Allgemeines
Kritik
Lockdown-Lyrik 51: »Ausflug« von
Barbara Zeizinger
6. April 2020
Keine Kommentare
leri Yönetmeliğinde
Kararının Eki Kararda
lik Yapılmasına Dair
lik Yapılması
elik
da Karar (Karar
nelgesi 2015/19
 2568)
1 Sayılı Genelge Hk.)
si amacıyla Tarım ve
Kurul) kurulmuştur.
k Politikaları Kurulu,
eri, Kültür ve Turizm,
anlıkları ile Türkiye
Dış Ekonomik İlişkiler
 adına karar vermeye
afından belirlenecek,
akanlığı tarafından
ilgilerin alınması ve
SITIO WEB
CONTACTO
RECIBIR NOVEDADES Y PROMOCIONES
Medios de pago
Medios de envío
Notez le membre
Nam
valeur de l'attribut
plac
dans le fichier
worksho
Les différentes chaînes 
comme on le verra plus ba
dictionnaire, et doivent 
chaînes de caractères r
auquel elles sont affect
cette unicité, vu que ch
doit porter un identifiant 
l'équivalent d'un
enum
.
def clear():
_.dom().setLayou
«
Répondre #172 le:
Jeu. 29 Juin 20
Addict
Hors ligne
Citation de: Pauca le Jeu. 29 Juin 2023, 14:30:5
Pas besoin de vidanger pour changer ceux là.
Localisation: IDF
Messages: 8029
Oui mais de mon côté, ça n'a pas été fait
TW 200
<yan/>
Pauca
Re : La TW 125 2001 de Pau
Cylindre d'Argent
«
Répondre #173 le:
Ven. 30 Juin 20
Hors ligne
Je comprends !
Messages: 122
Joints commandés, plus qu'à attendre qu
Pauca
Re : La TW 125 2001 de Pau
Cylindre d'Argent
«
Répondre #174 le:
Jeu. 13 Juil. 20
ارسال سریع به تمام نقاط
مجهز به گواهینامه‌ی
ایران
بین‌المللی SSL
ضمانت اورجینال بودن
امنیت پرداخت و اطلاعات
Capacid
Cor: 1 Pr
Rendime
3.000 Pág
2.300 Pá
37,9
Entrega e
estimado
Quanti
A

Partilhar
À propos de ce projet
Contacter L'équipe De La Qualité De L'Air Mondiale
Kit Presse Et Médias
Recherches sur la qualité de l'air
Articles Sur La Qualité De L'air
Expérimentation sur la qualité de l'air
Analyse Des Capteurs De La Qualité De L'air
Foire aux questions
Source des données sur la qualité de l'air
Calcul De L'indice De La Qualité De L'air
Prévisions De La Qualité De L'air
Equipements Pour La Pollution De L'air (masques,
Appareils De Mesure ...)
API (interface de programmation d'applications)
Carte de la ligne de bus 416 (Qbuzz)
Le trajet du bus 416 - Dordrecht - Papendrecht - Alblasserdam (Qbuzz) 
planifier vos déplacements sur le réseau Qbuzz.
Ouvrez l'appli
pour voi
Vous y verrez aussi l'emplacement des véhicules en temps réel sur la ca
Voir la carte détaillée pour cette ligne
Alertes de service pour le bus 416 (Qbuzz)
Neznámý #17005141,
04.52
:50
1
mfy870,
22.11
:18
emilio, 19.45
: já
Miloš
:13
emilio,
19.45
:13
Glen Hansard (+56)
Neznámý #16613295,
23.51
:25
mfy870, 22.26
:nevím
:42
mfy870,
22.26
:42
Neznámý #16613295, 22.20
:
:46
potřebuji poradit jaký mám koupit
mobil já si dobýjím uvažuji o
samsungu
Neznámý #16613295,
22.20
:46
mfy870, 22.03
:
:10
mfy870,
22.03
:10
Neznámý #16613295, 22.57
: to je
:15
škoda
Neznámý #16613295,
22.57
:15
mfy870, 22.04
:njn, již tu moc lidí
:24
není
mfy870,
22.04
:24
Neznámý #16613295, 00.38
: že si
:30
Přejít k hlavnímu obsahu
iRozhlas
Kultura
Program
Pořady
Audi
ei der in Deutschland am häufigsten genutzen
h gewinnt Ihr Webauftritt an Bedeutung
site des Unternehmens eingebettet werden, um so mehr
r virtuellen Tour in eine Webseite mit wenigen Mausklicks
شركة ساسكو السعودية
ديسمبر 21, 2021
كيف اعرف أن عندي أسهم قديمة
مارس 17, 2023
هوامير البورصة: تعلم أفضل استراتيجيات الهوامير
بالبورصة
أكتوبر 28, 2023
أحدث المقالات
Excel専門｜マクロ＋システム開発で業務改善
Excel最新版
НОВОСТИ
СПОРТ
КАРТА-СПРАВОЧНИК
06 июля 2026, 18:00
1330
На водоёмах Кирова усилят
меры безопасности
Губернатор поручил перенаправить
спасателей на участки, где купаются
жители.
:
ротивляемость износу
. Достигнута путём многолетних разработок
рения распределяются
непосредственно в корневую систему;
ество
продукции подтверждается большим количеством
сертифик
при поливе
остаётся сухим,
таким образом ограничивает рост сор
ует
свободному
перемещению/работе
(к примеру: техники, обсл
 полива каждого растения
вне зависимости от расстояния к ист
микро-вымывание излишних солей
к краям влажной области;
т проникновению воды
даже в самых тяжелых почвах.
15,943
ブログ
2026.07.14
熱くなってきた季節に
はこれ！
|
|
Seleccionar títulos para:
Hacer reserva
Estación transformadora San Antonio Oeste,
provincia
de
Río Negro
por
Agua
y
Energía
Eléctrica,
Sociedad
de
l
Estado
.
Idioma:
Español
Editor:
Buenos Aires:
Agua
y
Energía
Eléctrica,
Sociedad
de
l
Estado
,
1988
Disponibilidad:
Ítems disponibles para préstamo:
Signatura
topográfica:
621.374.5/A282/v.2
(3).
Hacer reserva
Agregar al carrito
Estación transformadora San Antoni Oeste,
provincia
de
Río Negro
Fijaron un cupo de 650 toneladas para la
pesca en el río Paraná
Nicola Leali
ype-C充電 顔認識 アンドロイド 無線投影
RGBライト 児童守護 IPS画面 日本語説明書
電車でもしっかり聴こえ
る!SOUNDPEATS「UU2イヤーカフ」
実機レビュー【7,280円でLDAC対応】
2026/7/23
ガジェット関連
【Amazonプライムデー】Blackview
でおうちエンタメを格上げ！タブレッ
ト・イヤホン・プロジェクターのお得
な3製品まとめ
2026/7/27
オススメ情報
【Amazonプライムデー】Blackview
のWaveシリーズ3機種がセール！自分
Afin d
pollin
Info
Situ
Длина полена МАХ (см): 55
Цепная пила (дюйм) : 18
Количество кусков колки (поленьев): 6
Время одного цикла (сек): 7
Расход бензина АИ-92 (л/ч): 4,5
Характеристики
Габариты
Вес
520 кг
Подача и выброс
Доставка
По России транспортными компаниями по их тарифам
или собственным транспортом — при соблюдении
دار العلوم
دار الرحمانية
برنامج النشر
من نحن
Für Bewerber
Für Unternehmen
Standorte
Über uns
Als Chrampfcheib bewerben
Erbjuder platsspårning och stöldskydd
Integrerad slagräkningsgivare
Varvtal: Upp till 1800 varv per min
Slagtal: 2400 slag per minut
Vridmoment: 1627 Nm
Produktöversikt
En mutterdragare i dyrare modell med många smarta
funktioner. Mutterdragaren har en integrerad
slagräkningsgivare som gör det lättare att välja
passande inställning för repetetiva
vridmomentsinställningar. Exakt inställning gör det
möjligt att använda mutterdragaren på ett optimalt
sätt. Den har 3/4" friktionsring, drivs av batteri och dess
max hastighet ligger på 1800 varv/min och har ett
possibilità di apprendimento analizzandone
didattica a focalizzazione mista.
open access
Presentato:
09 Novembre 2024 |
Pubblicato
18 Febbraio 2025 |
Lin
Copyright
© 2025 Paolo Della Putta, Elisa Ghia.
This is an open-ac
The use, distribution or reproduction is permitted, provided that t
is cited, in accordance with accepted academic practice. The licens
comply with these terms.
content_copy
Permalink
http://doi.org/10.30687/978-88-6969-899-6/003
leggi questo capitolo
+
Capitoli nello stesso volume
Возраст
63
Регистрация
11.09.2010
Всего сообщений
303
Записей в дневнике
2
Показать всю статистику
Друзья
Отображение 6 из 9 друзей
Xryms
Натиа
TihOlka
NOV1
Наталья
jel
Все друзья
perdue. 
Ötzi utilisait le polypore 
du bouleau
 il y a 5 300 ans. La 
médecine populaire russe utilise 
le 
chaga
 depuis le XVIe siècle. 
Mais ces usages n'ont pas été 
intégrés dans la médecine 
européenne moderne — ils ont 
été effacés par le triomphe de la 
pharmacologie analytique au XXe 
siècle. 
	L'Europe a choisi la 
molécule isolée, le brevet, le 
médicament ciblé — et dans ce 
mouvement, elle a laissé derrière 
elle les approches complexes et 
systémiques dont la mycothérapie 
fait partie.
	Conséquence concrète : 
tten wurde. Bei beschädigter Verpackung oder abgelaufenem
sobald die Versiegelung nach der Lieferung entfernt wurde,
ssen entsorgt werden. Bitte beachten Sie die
————————
*Assignment*. Lines in the entries above that hold "plus" should be counted; give only that count.

*Response to this exercise*. 2